Il XXX Congresso del PCF.
Panoramica del dibattito interno al Partito Comunista Francese. Di
di Jeanne Dumésnil et Jean Cremet, da Rouge. Marzo 2000.


Il 30° congresso del PCF si svolgerà dal 23 al 26 marzo 2000, al termine di sei anni di cambiamenti avviati da Robert Hue e dopo tre anni di partecipazione al governo in seno al composito schieramento di sinistra. Poiché i militanti della LCR affiancano spesso quelli del PCF nelle fabbriche, nei sindacati, nei quartieri, nelle lotte sociali, "Rouge" ha giudicato utile proporre una panoramica delle questioni poste da questo congresso.

Aldilà di un nuovo stile, di una nuova immagine, che Robert Hue ha saputo imprimere al partito a livello mediatico, con l'aiuto di esperti della comunicazione, il cambiamento si è annunciato rapidamente come un nuovo sguardo sulla storia e l'identità del PCF.

Memoria e storia

Da sei anni a questa parte, si sono succeduti diversi rilievi critici nei confronti delle pagine oscure dello "stalinismo alla francese", fino alla decisione di condannare le espulsioni decretate durante tutta la storia del PCF, anche se su questo pesante passato non si è ritornati che con piccoli tocchi. È certo che Hue ammette che si sarebbe dovuto condannare l'intervento sovietico a Budapest nel 1956, che il PCF ha sbagliato nel 1968, che le espulsioni e i processi erano ingiustificati, che il PCF è stato stalinista; di conseguenza egli s'inscrive, con maggior decisione di quanto non fosse stato fatto tra il 1975 e il 1977, in quello stesso filone di approccio critico al proprio passato. Comunque le esigenze simboliche e mediatiche lo portano a un esame critico e approfondito del passato staliniano, che non è stato ancora del tutto sradicato. Non si può però continuare a tacciare il PCF di essere un partito stalinista, visto che nel suo seno si esprimono divergenze, correnti, sensibilità, e che gli appelli, le petizioni, le tribune, i raggruppamenti, i coordinamenti costituiscono oggi la realtà del partito. A meno che non si dica che lo stalinismo e la libera espressione delle opinioni possono coesistere. Se però il lavoro intrapreso sulla memoria segna dei passi avanti, per il momento si limita alla superficie delle cose. E nel contempo suscita vive reazioni in seno al partito. Gli oppositori del Coordinamento comunista che persistono nella difesa di una "continuità rivoluzionaria e di una rinascita leninista" si rifanno all'ex-Urss. All'opposto, i militanti della Sinistra comunista, nel denunciare un "congresso di Tours alla rovescia", si attaccano a una rilettura del passato del loro partito difendendo la necessità di un "vero partito rivoluzionario" di filiazione bolscevica "rivista e corretta" dalle critiche di Rosa Luxemburg. Per i "rifondatori", lo stalinismo e il bolscevismo vanno sottoposti entrambi a un riesame critico. Per Roger Martelli "il bolscevismo ha fatto il suo tempo"; si tratta di rifondare un "progetto comunista per il XXI secolo".

■ **Dati forniti**
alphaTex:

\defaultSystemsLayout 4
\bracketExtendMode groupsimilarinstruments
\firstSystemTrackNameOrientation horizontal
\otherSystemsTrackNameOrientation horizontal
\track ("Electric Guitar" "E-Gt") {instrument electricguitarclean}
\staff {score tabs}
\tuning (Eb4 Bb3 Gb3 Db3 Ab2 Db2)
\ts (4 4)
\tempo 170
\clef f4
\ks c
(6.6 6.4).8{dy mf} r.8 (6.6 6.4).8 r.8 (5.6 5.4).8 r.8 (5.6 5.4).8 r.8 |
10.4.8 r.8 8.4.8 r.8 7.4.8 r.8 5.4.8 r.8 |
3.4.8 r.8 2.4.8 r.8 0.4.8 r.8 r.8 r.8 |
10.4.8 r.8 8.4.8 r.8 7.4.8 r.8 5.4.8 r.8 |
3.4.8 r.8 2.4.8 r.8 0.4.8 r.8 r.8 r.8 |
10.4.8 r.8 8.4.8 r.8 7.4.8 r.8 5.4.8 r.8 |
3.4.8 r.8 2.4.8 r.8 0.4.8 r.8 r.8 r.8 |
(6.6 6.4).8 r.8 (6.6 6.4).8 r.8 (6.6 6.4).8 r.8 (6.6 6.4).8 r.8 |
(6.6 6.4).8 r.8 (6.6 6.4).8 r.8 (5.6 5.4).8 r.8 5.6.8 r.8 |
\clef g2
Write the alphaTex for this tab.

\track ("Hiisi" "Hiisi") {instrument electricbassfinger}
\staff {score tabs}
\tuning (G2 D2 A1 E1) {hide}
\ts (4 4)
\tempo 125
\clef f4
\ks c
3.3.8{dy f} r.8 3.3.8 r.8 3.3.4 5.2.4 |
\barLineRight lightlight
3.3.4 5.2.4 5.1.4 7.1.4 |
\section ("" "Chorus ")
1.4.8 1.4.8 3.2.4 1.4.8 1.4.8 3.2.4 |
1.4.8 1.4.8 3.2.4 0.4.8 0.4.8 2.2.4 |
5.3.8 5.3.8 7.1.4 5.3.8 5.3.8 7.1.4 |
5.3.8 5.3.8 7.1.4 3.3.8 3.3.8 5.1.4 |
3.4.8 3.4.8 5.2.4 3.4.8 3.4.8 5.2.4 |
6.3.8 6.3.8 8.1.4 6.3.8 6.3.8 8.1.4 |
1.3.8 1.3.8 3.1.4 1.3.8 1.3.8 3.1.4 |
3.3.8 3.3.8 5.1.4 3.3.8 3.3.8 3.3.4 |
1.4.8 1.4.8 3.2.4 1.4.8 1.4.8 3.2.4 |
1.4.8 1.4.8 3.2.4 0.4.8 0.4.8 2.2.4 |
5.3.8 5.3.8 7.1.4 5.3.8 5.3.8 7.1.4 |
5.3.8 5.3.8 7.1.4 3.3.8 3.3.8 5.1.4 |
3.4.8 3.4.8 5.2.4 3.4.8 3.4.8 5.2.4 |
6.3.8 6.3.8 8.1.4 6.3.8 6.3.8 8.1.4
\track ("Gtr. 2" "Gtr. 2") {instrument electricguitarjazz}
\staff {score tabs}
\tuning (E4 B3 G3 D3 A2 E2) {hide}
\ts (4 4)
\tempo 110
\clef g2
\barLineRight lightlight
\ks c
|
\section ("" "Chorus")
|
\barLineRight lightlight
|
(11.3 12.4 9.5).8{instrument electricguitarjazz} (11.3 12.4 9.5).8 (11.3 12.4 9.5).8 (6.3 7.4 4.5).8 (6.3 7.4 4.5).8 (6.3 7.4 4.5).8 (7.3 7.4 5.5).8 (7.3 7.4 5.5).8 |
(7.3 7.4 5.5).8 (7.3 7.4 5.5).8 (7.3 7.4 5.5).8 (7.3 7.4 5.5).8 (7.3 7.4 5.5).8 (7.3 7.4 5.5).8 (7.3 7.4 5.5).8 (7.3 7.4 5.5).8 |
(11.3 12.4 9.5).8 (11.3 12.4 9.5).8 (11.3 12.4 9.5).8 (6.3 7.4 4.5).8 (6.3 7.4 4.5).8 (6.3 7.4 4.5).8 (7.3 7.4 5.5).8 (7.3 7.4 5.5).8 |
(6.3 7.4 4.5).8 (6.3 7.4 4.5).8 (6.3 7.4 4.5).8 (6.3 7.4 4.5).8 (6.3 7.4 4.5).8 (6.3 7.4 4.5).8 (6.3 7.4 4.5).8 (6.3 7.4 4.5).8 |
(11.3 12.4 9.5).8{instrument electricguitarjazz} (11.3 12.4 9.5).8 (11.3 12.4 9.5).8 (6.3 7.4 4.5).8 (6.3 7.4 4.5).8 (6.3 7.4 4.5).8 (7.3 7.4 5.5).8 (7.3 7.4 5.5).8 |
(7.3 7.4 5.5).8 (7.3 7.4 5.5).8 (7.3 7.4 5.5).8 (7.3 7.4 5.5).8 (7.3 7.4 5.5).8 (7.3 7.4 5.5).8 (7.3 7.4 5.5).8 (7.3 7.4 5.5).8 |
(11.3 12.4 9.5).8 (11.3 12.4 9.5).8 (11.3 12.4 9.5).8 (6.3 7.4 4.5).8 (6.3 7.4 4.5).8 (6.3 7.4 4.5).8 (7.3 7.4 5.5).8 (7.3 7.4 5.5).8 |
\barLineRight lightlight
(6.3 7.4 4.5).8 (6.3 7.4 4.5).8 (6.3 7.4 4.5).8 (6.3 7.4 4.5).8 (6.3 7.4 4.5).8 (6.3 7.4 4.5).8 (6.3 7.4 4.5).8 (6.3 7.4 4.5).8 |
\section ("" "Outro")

■ **Obiettivo dell'esercizio**
Prosegui il testo sul congresso del PCF a partire dalla sua ultima frase. I record sono materiale a sé, distinto dal testo sul congresso del PCF.

■ **Risposta corretta**
L'era del vuoto

Il documento proposto dalla direzione del PCF ai militanti in occasione del 30° congresso s'ispira all'approccio rifondatore integrato dai presupposti critici sul passato. Ma anche lì, l'esame resta superficiale, prudente, contraddittorio. Da una parte si rileva con enfasi che "le società di tipo sovietico hanno consentito importanti avanzate sociali", e dall'altra si ammette, con un certo eufemismo, che esse non hanno "permesso né l'emancipazione dell'individuo, né il superamento del capitalismo". Si conviene sulla responsabilità dei dirigenti rispetto ad "acciecamento, errori, ritardi", attribuendo una parte di tali responsabilità ai militanti, ma dimenticando le migliaia di militanti e dirigenti che, dal 1920 al 1994, hanno saputo denunciarli a tempo. Così, al momento del "congresso fondativo", il PCF, orfano della sua matrice originale e senza l'abbozzo di un nuovo prgetto organizzativo, si proietta verso un avvenire incerto per la sua stessa esistenza e senza reali capacità di attrarre consensi. Infine, il PCF procede a questo "aggiornamento" tardivamente e in un contesto politico e strategico molto sfavorevole: la partecipazione a un governo sotto l'egemonia socialdemocratica.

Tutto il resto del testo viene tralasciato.